Nau mai, haere mai, welcome to eyeCONTACT, a forum built to encourage art reviews and critical discussion about the visual culture of Aotearoa New Zealand. I'm John Hurrell its editor, a New Zealand writer, artist and curator. While Creative New Zealand and other supporters are generously paying me and other contributors to review exhibitions over the following year, all expressed opinions are entirely our own.

Friday, July 25, 2008

Spong sculptures







Sriwhana Spong: Backdrop
Newcall, Auckland
July 22 – August 9, 2008

I’ve always thought the New Zealand art world has been somewhat gullible in its rapid embrace of Sriwhana Spong’s videos, works particularly eclectic in their use of techniques by Lynch and Hitchcock, dropped into a Balinese context and plonked into poorly thought out installations of badly made props (as in her Turbulence ARTSPACE show).

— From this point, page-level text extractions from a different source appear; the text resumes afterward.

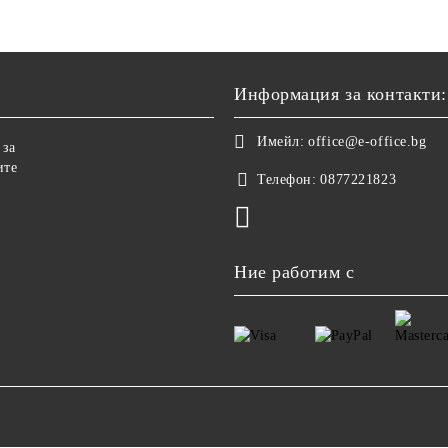
Информация за контакти:
Имейл:
office@e-office.bg
 за
ите
Телефон:
0877221823
Ние работим с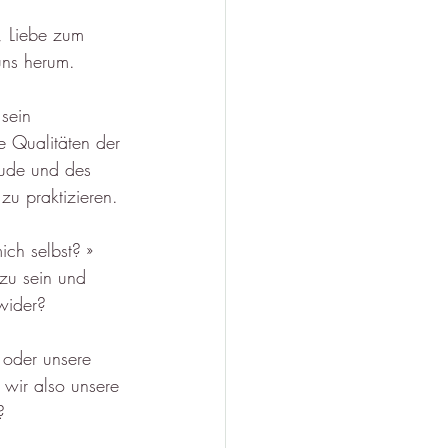
, Liebe zum 
uns herum.
sein 
 Qualitäten der 
eude und des 
zu praktizieren.
ich selbst? »
zu sein und 
wider?
 oder unsere 
wir also unsere 
?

However this artist learns fast, and her Newcall show has no moving image at all but some nicely made wall works and minimal sculptures. There is also a collaborative musical work (based on birds on telephone lines providing a musical score, an old Fluxus idea). Now she seems more in control of what she is doing. Her placement of elements seems more exact.

Most of the exhibition features lacquer in various forms, and is in fact a sort of meditation on it and shellac as substances. Both varnish products were once derived from lac, a resin found in certain beetles, but today the more durable lacquer is a nitrocellulose polymer that is dissolvable in certain solvents, and shellac the insect product once commonly used to make 78 records. Vinyl was invented in 1935, but shellac was used for records till the fifties, with some factories continuing in non-western countries till the seventies.

Some of Spong’s works are wooden panels, stained with dissolved shellac (from records), and sometimes combined with small make-up paintings. Others are rolled up balls (from melted pieces of records) placed in a chalk circle on the floor, but most impressive are two shiny black puddle shapes on the wall. Into these lac fetish objects have been set elements found in her earlier installations and videos: cigarettes, pins, string, cinnamon sticks, silver foil, burnt matches, necklace chains, bobby clips, pencil leads.

Two other works use rows of small tubular glass beads threaded on to nylon in a way similar to her use of strings of cigarettes in previous exhibitions. In one work four highly reflective lines make up a square cross-sectioned vertical column. In another, ‘Symphonic Variations’ (like the image on the invite) a curtainlike arrangement of overlapping parabolas and black beaded lines is suspended from the ceiling to make a ‘musical’ drawing in space.

Nice to see Spong’s various spatial explorations in this show. I enjoyed its understatement. Lots of air.